Gold, however, has typically been excluded from these considerations. This is perhaps understandable if the priority is to manage local supply chain risks; unlike many other metals, gold production will not need to multiply to support its role in clean energy infrastructure. Whilst more gold will likely be needed in the electrification of vehicles and transport systems, production will not need to soar to satisfy new demand. And gold is, theoretically at least, readily accessible across the globe, with plentiful above-ground stocks that might be utilized accordingly. It therefore scores relatively lowly in national assessments which rank a metal as critical because its supply needs to grow but is likely constrained or subject to potential disruption. On that basis, gold is not critical.

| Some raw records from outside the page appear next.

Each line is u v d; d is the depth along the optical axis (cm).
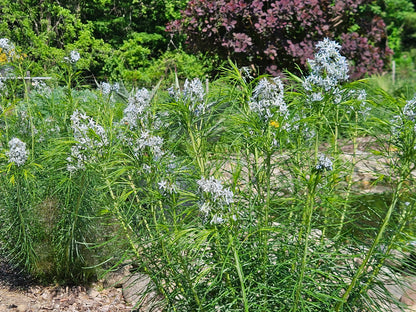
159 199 280
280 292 259
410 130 262
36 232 410
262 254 271
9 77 466
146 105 304
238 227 269
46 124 461
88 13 1769
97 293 412
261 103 260
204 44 927
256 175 276
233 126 291
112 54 1579
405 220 274
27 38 1435
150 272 303
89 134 314
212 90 313
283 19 883
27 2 1534
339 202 275
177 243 274
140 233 313
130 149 303
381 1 2200
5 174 420
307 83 286
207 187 240
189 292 284
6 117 459
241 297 266
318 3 930
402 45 2227
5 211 421
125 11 1827
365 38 968
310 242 282
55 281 423
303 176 258
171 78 1123
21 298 402
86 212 392
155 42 1823
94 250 409
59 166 399
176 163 306
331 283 276
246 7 894
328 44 280
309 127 307
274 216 303
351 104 291
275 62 915
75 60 445
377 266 278
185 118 298
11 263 442
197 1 889
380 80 1002
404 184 279
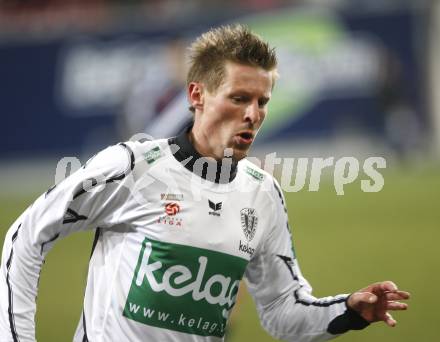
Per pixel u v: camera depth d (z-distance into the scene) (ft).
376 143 191.52
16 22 217.15
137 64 205.26
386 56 192.75
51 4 222.28
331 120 194.18
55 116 211.41
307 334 37.83
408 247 114.73
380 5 194.90
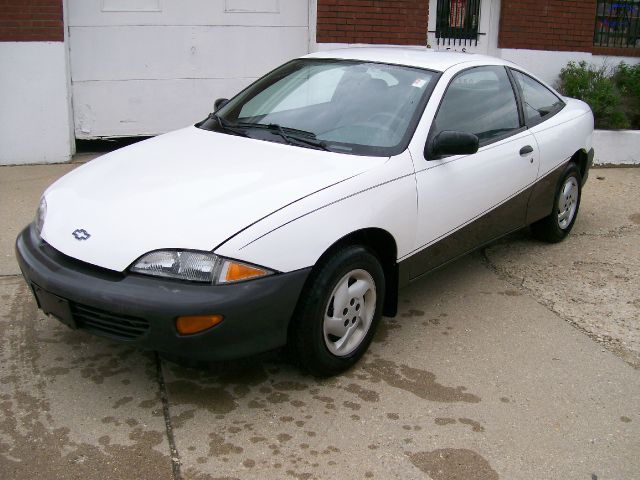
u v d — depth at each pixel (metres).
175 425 3.24
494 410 3.46
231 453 3.05
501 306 4.67
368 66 4.50
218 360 3.15
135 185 3.51
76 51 7.50
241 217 3.19
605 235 6.18
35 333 4.02
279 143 4.02
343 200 3.48
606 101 8.86
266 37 8.12
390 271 3.96
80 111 7.69
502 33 9.12
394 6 8.35
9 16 7.00
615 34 9.90
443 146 3.96
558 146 5.37
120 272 3.12
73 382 3.55
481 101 4.66
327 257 3.46
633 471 3.06
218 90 8.12
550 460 3.11
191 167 3.69
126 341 3.17
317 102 4.32
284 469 2.96
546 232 5.77
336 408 3.42
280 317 3.24
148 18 7.66
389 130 4.01
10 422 3.21
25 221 5.76
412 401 3.50
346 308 3.58
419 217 3.95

But let us remember a few key aspects of the overall objective – that is, the transition to a decarbonized economy.
First, this is a global endeavour; national interests and national capacities to decarbonize domestic economies make little sense if other countries cannot decarbonize in an aligned or complementary manner. With that shared objective in mind, overly localized definitions of criticality can start to look less rational and somewhat ‘blinkered’.

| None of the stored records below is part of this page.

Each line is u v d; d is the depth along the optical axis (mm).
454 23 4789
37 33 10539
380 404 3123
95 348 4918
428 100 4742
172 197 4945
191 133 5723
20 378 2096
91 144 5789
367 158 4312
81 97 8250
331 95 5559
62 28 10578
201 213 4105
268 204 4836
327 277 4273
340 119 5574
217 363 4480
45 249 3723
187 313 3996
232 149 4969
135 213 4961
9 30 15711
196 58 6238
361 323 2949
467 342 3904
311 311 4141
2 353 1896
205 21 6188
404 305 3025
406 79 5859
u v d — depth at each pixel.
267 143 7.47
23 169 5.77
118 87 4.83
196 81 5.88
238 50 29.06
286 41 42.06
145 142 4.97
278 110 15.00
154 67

Second, regardless of the production of renewables hardware, significant questions remain as to how and where clean energy technologies are to be implemented, and who is to implement them ‘on the ground’. This is where gold is particularly important – not in the use of the metal but, looking upstream, in the consequences and impacts of how gold mining is decarbonizing.
Most global gold supply chain emissions are generated from mining operations – for the most part, from their generation and consumption of electricity. Gold mining is therefore not only likely to benefit from the decarbonization of power, but it can also be a significant contributor to decarbonizing local economies, particularly where there is no grid power and miners therefore need to initiate structural change.

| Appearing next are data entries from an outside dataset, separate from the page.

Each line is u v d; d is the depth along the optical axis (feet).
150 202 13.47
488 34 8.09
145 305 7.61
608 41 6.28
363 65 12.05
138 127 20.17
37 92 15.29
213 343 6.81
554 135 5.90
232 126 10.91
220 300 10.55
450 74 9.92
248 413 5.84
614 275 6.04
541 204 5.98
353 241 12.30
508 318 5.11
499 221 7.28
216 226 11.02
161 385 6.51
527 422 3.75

Third, if gold mining is, in many cases, the ‘first mover’, and the initial catalyst in bringing renewable energy systems to a developing country or remote location, it can facilitate the economic viability and local reach of renewables well beyond the mine. Regardless of nomenclature, we should certainly acknowledge gold mining’s potential ‘strategic’ importance, given it can drive local transformation by helping decouple economic and growth opportunities from increased carbon emissions – a relationship that was previously intrinsic and inevitable.
These critical – sorry, ‘strategically important’ – impacts are happening now. The expansion of hydropower in Kibali in the DRC has also enabled clean energy to be fed into the local grid, whilst developing and expanding local skills and expertise in renewable power systems. The pressure from precious metals miners in South Africa has been pivotal in the regulatory shifts to allow self-generation of clean power at an industrial scale, as witnessed in the rapid deployment of a large solar array at the South Deep mine, just north of Johannesburg. And that helped open the door for the solar and wind projects we are now seeing across the country.
Indeed, gold mines have been key in pioneering renewable energy (plus electrification) systems across the globe, but in remote and ‘frontier’ economies their actions and impacts are particularly significant. In locations that otherwise lack the capacity and resources, and often the political will to drive structural change, an effective and just transition is unlikely without the progressive actions of responsible corporate actors. In such places, that makes the climate-focused actions of gold mining companies highly ‘critical’.